== ТЕКСТ ДЛЯ АНАЛИЗА ==
Константин ИВАНОВИЧ Рудаков (1891-1949)

Живопись, графика

Константин Рудаков – одно из важнейших имен в русской книжной иллюстрации первой половины ХХ века. В общей сложности он оформил 85 произведений русской и западноевропейской (особенно французской) классической прозы, снискав любовь читателей и зрителей и уважение взыскательной критики. Ученик знаменитого П.П. Чистякова (наставника многих великих от Репина до Врубеля) и Д.Н. Кардовского, он избрал путь художника-традиционалиста; его искусство вызревало в русле академических, классических положений. В начале 1920-х годов, когда Петроград стал ареной сражений за радикальное переустройство художественной жизни, Рудаков, находясь в стороне, совершенствовал свой рисунок, добиваясь все большего профессионализма.

Во второй половине 1920-х задача овладения мастерством становилась актуальной: требовались художники-репортеры, наблюдатели темных сторон отживающего прошлого, умело вскрывающие язвы и пороки эпохи. В сатирических журналах «Бегемот» и «Смехач», где Рудаков работал в 1924–1930 годах, отдельные «язвы» были изображены им с особенным мастерством. В конце 1920-х появляется знаменитая серия «НЭП», герои которой пополнили галерею персонажей, созданных талантом его коллег, ярких художников-сатириков – Лебедева, Козлинского, Бродаты, Успенского.

Период НЭПа, чрезвычайно богатый на типажи и сюжеты, закончился так же внезапно, как и начался. После 1932 года (года запрета в стране художественных групп и объединений) художники оказались перед сложным выбором самоопределения. К счастью для Рудакова, этот выбор не стал для него болезненным. В своем творчестве он всегда тяготел к «литературности», отождествляя своих героев (по большей части – героинь) с персонажами европейского искусства XIX века, не столько пассивно «тоскуя» по утраченному прошлому, сколько эффектно демонстрируя свои исторические предпочтения. Это не возбранялось, хотя критики порой обращали внимание на то, что советские колхозницы Рудакова более напоминают французских пейзанок (М. Доброклонский, 1935).

(Сохранённые данные)
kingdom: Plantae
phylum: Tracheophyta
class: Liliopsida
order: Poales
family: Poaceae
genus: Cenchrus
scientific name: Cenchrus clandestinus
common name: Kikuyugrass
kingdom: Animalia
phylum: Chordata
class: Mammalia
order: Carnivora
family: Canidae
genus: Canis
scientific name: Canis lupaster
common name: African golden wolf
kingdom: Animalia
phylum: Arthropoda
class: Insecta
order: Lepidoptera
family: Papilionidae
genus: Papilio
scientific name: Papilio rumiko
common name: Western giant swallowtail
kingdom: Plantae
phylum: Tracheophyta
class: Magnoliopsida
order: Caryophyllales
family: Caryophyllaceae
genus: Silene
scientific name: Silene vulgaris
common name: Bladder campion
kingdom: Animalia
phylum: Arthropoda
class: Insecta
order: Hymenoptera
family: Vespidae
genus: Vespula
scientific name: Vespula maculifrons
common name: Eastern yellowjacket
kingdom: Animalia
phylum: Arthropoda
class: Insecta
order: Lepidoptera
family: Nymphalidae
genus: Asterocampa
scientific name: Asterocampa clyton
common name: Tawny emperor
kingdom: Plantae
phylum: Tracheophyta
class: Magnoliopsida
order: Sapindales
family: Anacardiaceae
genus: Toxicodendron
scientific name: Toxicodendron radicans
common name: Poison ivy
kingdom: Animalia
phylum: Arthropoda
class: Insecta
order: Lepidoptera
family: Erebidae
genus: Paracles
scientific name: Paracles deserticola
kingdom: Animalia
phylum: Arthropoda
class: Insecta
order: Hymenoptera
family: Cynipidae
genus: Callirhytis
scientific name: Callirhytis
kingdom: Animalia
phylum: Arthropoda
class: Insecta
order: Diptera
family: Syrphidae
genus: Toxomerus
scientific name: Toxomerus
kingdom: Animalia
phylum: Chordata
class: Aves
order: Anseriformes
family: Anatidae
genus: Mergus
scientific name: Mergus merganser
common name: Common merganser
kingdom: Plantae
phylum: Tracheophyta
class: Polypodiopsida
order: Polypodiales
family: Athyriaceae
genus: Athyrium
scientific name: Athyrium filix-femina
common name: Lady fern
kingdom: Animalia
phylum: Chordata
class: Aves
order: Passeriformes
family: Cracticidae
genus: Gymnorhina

== ЗАДАНИЕ A ==
В каких сатирических журналах работал Рудаков согласно тексту о Константине Рудакове?
== ЗАДАНИЕ B ==
Воспроизведите без изменений фрагмент текста о Константине Рудакове, который начинается со слов «Константин Рудаков –» и заканчивается словами «все большего профессионализма.».
== ЗАДАНИЕ C ==
Перечислите художников-сатириков, которых текст о Константине Рудакове называет его коллегами.

== ОТВЕТ A ==
В журналах «Бегемот» и «Смехач» (1924–1930).

== ОТВЕТ B ==
Константин Рудаков – одно из важнейших имен в русской книжной иллюстрации первой половины ХХ века. В общей сложности он оформил 85 произведений русской и западноевропейской (особенно французской) классической прозы, снискав любовь читателей и зрителей и уважение взыскательной критики. Ученик знаменитого П.П. Чистякова (наставника многих великих от Репина до Врубеля) и Д.Н. Кардовского, он избрал путь художника-традиционалиста; его искусство вызревало в русле академических, классических положений. В начале 1920-х годов, когда Петроград стал ареной сражений за радикальное переустройство художественной жизни, Рудаков, находясь в стороне, совершенствовал свой рисунок, добиваясь все большего профессионализма.

== ОТВЕТ C ==
Лебедев, Козлинский, Бродаты, Успенский.